◆ **Reading passage**
★ ★ ★
I have a bash script that basically should work like below:
get build number from user and put it in buildNum var
prep the build on local machine by calling a local script with buildNum as it's argument
sftp the prepped zip file to remote server1
Do this:
ssh -v $server1 <<EOF
rm -rvf path1-on-remote-server1/*
cd path2-on-remote-server1
unzip ../prepped-zip-file-$buildNum.zip
exit
EOF
sftp the prepped zip file to remote server2
The problem i am having is that on the forth step of number 4, $buildNum is not known to the remote server and it fails.
I tried the following two solutions and both failed:
use double quotes "unzip ../prepped-zip-file-$buildNum.zip" which resulted in "unzip ../prepped-zip-file-11.6.zip: Command not found.
tried to get the build number again from the user during the SSH session which failed again by not even waiting for my input and looking for a zip file without the build number at the end of the name, as the var was empty,
i did :
ssh -v $server1 <<EOF
rm -rvf path1-on-remote-server1/*
cd path2-on-remote-server1
echo "enter build num once more: "
read bNum
unzip ../prepped-zip-file-$bNum.zip
exit
EOF
Any suggestions on how to achieve what i am after.
Thanks in advance
Are you sure this doesn't work?
ssh -v $server1 <<EOF
rm -rvf path1-on-remote-server1/*
cd path2-on-remote-server1
unzip ../prepped-zip-file-$buildNum.zip
exit
EOF
When I try it on my machine, with cat instead of ssh -v $server1 for testing, the variable does get substituted into the here-document, just as if the entire document had been on a command line. The remove shell never needs to know there was a variable in the first place.
Actually, though, you may want to give the remote command on the ssh command line rather than redirecting the standard input. This would be more robust in case some of the parts of it unexpectedly decide to try reading from stdin:
ssh -v $server1 "rm -rvf path1-on-remote-server1/*
cd path2-on-remote-server1
unzip ../prepped-zip-file-$buildNum.zip"
(Note that multi-line double-quoted strings are okay with bash).
#!/bin/sh
printf "Enter Build Number: "
read BUILD_NUM
cat << EOF | ssh $server1
hostname
echo "${BUILD_NUM}"
uptime
EOF
That works for me.
★ ★ ★
◆ **Supplied information**
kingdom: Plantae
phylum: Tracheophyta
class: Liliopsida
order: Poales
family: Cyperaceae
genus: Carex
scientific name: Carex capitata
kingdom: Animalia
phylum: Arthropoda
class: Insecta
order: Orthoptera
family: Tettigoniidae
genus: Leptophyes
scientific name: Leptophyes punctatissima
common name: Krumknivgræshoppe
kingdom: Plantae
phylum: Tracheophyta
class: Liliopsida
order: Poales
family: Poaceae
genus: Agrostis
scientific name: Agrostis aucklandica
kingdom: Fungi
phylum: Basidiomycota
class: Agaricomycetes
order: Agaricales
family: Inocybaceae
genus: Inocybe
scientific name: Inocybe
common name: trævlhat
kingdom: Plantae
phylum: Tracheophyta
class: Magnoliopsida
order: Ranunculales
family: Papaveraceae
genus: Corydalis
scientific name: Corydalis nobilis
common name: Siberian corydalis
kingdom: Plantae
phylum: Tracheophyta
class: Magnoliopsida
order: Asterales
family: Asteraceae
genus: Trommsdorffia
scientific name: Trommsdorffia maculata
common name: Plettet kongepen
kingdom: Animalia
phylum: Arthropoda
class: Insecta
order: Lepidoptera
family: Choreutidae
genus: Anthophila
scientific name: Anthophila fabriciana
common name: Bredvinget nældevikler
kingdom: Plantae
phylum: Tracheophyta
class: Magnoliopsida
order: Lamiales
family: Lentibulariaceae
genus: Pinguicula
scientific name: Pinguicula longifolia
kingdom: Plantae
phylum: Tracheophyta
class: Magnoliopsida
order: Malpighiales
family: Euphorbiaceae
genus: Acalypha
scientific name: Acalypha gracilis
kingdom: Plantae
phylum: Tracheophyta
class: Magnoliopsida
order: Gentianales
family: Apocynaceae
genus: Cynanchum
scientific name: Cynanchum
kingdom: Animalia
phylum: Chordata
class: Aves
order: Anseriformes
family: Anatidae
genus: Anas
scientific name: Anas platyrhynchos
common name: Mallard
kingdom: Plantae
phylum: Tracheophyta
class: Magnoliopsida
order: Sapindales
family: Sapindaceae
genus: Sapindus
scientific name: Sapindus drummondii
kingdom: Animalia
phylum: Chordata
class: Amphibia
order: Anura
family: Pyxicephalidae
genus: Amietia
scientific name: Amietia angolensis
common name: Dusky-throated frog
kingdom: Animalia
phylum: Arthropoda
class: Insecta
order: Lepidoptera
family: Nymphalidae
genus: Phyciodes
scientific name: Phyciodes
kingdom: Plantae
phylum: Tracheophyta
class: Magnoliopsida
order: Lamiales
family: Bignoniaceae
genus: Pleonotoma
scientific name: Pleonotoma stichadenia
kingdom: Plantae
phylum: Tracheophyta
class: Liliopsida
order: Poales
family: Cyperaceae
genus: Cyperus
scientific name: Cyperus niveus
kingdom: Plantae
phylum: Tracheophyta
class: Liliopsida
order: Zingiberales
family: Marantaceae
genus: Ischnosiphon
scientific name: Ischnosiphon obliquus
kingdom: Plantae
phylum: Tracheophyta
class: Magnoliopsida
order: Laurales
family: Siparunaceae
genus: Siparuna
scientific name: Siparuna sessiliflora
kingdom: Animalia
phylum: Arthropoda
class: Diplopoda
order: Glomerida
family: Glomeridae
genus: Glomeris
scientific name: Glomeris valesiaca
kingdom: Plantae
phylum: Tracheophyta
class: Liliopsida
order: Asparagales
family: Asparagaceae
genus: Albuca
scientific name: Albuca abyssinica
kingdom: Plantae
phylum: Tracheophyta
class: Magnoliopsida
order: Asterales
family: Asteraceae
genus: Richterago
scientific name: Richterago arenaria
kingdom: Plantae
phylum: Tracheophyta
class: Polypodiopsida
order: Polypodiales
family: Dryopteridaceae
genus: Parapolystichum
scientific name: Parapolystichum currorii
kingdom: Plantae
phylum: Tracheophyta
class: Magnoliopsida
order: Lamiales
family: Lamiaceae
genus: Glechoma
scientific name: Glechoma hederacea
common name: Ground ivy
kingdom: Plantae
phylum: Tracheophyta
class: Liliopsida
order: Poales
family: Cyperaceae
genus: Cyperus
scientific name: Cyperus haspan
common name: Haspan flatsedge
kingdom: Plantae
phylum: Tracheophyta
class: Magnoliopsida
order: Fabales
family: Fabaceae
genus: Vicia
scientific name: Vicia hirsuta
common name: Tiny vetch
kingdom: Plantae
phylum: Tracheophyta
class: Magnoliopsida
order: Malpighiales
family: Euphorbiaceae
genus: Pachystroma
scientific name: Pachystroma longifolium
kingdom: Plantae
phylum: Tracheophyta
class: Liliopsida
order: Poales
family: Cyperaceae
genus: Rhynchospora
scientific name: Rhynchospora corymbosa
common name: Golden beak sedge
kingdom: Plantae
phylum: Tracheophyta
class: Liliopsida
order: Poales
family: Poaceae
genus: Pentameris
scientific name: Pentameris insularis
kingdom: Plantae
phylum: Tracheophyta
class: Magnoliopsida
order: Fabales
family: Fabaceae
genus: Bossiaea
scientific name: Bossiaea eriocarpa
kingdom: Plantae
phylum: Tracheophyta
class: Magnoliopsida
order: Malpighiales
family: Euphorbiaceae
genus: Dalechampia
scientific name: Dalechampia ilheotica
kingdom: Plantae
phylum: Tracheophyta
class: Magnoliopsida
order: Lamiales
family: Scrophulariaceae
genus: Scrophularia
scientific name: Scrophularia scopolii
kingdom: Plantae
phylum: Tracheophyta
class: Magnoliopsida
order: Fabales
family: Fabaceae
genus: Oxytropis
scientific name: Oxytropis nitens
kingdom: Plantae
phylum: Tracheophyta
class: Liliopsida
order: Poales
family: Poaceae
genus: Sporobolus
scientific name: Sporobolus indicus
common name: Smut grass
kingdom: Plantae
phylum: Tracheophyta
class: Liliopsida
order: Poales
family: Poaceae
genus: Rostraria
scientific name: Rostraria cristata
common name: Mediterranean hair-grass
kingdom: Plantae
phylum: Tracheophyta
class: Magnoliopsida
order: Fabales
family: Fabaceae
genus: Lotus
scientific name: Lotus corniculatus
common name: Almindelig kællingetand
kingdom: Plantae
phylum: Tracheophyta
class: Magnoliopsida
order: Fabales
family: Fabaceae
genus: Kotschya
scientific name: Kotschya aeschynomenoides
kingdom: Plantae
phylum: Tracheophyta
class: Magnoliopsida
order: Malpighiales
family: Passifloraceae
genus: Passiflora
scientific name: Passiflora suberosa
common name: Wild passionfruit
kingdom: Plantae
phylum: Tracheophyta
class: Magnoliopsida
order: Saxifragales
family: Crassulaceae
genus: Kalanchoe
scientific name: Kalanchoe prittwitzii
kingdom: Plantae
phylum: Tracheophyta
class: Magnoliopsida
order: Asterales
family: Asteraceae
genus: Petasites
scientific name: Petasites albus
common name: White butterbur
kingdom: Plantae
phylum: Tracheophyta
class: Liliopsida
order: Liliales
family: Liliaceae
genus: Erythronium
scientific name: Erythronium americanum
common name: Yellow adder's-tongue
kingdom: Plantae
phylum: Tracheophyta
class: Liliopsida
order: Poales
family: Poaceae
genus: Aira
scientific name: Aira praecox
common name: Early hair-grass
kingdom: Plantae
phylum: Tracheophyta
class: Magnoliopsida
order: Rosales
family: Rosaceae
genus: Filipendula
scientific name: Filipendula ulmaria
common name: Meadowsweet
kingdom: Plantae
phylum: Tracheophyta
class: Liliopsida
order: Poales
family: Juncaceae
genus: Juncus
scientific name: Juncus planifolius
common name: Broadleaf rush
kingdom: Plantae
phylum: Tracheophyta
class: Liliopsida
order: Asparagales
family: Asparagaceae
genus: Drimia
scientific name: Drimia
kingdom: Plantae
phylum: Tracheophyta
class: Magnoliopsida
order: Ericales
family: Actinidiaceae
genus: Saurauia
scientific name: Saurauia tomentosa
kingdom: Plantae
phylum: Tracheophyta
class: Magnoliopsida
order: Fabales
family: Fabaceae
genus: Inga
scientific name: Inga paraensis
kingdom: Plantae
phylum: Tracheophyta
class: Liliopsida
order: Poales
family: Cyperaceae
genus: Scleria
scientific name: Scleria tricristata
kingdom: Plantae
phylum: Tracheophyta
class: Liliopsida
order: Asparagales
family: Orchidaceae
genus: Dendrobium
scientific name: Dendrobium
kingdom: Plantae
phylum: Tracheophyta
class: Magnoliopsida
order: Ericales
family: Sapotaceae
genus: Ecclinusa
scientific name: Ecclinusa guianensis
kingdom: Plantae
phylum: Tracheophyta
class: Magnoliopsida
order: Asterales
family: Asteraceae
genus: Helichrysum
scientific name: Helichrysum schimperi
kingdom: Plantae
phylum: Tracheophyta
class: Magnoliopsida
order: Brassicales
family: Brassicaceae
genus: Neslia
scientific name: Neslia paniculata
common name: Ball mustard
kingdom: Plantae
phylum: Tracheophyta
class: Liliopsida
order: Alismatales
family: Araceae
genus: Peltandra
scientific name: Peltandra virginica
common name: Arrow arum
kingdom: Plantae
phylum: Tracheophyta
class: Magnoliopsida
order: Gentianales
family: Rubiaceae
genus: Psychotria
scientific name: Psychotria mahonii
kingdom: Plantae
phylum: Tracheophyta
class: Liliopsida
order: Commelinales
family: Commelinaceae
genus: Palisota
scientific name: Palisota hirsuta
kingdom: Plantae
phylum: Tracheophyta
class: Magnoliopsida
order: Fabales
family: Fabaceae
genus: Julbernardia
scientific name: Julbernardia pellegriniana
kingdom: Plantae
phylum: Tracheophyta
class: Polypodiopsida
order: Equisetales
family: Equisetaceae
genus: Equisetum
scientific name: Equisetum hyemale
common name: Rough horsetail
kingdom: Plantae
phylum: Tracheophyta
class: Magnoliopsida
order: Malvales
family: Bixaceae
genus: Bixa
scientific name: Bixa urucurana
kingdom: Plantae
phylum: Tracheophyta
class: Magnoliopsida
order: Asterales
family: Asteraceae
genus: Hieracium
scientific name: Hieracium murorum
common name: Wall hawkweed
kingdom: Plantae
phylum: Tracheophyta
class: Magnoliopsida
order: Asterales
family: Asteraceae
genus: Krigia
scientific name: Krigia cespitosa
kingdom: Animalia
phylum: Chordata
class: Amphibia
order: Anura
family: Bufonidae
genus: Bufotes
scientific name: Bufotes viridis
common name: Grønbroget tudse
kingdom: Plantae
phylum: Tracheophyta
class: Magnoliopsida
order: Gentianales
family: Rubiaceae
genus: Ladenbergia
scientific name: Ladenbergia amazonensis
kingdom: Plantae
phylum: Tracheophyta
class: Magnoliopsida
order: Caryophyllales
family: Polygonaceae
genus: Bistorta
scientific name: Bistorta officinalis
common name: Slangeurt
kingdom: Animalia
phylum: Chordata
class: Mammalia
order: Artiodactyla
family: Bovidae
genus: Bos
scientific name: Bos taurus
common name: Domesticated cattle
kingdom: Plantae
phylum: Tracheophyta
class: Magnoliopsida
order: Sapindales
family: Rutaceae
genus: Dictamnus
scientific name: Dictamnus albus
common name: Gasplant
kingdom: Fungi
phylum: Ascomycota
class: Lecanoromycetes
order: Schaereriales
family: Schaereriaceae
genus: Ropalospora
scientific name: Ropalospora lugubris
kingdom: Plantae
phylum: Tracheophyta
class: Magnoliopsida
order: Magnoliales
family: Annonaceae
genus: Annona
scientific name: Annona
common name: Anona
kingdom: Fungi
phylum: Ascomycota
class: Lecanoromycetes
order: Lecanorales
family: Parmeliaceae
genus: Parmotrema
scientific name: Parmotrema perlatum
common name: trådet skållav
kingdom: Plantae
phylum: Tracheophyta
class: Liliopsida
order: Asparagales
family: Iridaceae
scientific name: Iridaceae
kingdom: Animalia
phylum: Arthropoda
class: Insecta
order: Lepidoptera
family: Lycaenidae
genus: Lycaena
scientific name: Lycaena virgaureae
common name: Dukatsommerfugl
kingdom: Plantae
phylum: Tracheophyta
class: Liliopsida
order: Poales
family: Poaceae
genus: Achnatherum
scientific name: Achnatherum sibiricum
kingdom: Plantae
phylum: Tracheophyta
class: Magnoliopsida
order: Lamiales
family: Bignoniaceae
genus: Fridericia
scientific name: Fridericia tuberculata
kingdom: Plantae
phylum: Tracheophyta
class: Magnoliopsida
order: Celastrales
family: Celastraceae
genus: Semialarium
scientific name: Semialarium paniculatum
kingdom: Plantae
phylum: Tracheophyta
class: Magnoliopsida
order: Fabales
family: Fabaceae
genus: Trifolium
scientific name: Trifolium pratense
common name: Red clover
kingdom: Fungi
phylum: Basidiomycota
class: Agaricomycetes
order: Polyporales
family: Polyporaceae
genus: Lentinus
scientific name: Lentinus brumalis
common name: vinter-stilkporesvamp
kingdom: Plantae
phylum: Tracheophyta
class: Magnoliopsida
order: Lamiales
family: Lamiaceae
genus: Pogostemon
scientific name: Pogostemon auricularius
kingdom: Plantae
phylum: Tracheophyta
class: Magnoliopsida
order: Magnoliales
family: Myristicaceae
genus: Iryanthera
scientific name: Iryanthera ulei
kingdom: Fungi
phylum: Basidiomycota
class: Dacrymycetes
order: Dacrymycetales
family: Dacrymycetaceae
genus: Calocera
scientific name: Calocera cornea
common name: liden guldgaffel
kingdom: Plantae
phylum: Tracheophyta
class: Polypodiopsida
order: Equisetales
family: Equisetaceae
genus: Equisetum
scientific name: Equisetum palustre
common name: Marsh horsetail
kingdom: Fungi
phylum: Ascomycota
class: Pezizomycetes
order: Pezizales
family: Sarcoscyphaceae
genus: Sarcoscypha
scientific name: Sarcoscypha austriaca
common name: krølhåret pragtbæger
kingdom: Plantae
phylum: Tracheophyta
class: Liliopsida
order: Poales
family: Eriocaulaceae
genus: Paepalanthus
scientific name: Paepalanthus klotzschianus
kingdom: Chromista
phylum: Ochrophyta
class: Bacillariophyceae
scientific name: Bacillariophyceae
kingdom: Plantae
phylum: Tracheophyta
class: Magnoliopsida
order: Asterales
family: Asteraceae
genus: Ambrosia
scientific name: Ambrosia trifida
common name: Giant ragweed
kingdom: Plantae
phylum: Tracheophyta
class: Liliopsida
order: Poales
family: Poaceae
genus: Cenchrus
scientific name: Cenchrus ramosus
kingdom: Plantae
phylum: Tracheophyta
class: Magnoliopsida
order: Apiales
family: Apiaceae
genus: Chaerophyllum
★ ★ ★
◆ **The task**
In the forum thread about the bash script, which command did the responder substitute for "ssh -v $server1" when testing the here-document?

◆ **Correct output**
The cat command.